Excerpted data START

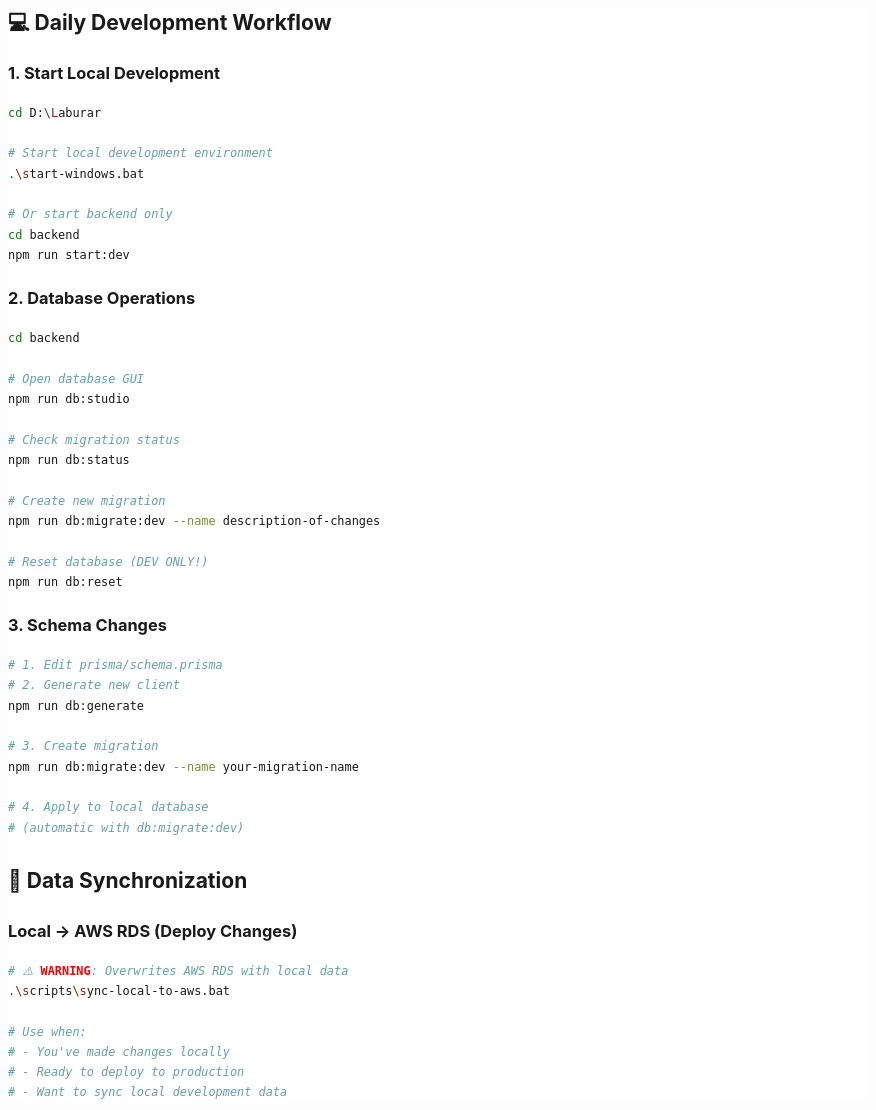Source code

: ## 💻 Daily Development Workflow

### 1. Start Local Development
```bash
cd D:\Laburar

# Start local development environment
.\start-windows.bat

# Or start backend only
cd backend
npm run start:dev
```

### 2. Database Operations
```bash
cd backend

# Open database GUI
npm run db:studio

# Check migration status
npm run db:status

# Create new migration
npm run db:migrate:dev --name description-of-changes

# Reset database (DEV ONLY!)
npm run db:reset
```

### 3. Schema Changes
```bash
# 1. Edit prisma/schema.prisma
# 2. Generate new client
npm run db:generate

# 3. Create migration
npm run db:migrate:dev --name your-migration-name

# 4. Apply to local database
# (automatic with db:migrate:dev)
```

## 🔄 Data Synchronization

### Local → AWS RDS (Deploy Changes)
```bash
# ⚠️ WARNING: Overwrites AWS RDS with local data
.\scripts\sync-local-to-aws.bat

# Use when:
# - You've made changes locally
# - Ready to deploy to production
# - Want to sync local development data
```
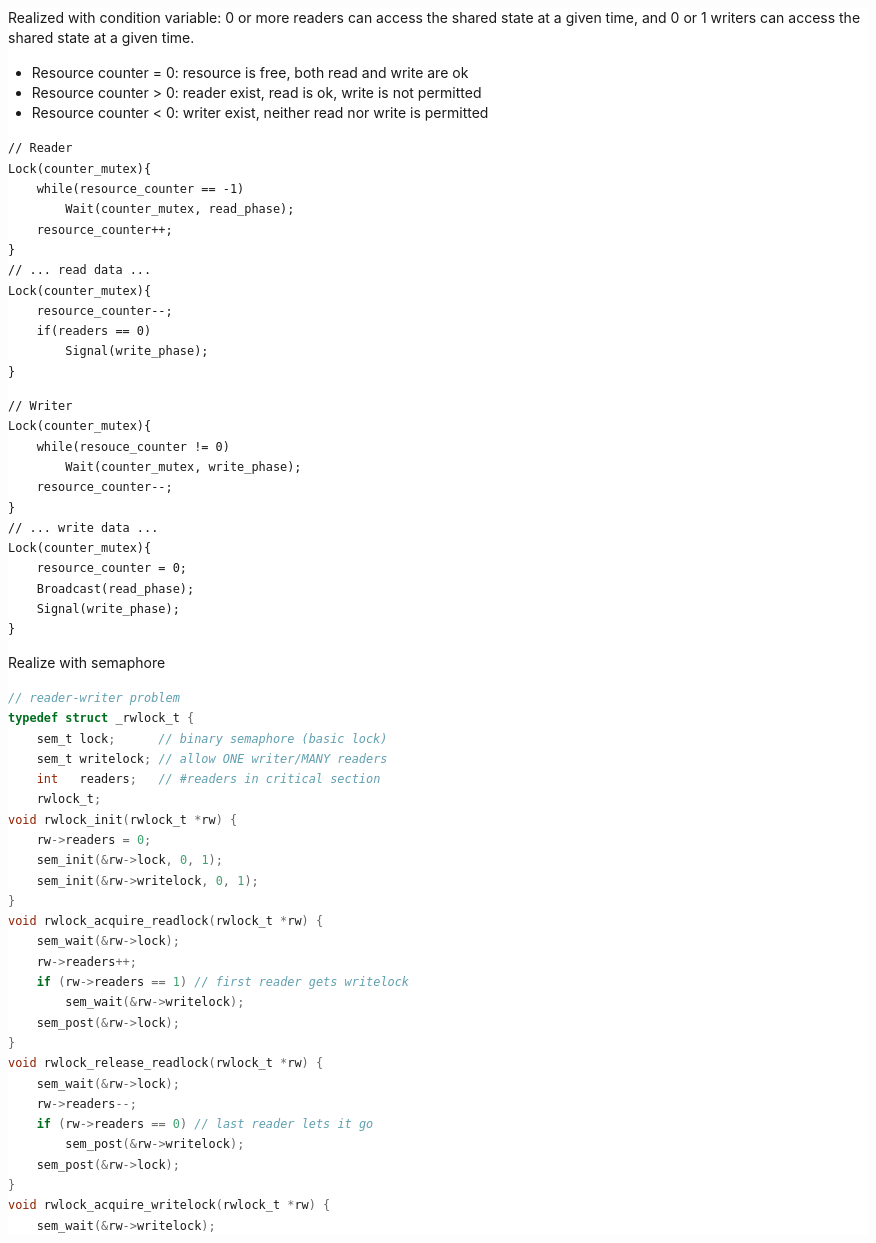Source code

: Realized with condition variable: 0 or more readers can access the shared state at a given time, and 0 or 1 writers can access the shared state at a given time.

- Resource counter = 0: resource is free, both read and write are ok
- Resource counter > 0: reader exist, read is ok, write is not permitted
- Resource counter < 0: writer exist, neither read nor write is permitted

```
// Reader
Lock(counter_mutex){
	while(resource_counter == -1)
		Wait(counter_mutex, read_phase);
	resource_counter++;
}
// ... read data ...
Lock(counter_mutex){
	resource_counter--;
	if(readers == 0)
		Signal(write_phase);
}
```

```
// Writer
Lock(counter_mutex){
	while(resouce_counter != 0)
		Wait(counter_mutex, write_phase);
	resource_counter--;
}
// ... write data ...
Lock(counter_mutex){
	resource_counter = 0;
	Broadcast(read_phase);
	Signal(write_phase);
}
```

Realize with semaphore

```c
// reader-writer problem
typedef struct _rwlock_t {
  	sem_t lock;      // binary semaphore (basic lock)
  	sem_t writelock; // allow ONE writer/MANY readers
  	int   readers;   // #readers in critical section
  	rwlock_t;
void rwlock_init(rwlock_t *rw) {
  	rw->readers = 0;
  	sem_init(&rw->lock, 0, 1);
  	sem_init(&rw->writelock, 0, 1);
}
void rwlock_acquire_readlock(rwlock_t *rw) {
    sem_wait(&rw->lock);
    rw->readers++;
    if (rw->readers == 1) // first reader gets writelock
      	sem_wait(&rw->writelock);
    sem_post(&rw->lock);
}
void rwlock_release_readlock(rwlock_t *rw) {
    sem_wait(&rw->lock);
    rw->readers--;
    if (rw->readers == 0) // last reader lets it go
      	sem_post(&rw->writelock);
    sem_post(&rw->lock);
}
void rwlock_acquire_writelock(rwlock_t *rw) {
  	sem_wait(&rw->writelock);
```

Excerpted data END

(Work request) The records above are to be transcribed in full, with images omitted.

(Answer box)
Source code

: ## 💻 Daily Development Workflow

### 1. Start Local Development
```bash
cd D:\Laburar

# Start local development environment
.\start-windows.bat

# Or start backend only
cd backend
npm run start:dev
```

### 2. Database Operations
```bash
cd backend

# Open database GUI
npm run db:studio

# Check migration status
npm run db:status

# Create new migration
npm run db:migrate:dev --name description-of-changes

# Reset database (DEV ONLY!)
npm run db:reset
```

### 3. Schema Changes
```bash
# 1. Edit prisma/schema.prisma
# 2. Generate new client
npm run db:generate

# 3. Create migration
npm run db:migrate:dev --name your-migration-name

# 4. Apply to local database
# (automatic with db:migrate:dev)
```

## 🔄 Data Synchronization

### Local → AWS RDS (Deploy Changes)
```bash
# ⚠️ WARNING: Overwrites AWS RDS with local data
.\scripts\sync-local-to-aws.bat

# Use when:
# - You've made changes locally
# - Ready to deploy to production
# - Want to sync local development data
```
Source code

: Realized with condition variable: 0 or more readers can access the shared state at a given time, and 0 or 1 writers can access the shared state at a given time.

- Resource counter = 0: resource is free, both read and write are ok
- Resource counter > 0: reader exist, read is ok, write is not permitted
- Resource counter < 0: writer exist, neither read nor write is permitted

```
// Reader
Lock(counter_mutex){
	while(resource_counter == -1)
		Wait(counter_mutex, read_phase);
	resource_counter++;
}
// ... read data ...
Lock(counter_mutex){
	resource_counter--;
	if(readers == 0)
		Signal(write_phase);
}
```

```
// Writer
Lock(counter_mutex){
	while(resouce_counter != 0)
		Wait(counter_mutex, write_phase);
	resource_counter--;
}
// ... write data ...
Lock(counter_mutex){
	resource_counter = 0;
	Broadcast(read_phase);
	Signal(write_phase);
}
```

Realize with semaphore

```c
// reader-writer problem
typedef struct _rwlock_t {
  	sem_t lock;      // binary semaphore (basic lock)
  	sem_t writelock; // allow ONE writer/MANY readers
  	int   readers;   // #readers in critical section
  	rwlock_t;
void rwlock_init(rwlock_t *rw) {
  	rw->readers = 0;
  	sem_init(&rw->lock, 0, 1);
  	sem_init(&rw->writelock, 0, 1);
}
void rwlock_acquire_readlock(rwlock_t *rw) {
    sem_wait(&rw->lock);
    rw->readers++;
    if (rw->readers == 1) // first reader gets writelock
      	sem_wait(&rw->writelock);
    sem_post(&rw->lock);
}
void rwlock_release_readlock(rwlock_t *rw) {
    sem_wait(&rw->lock);
    rw->readers--;
    if (rw->readers == 0) // last reader lets it go
      	sem_post(&rw->writelock);
    sem_post(&rw->lock);
}
void rwlock_acquire_writelock(rwlock_t *rw) {
  	sem_wait(&rw->writelock);
```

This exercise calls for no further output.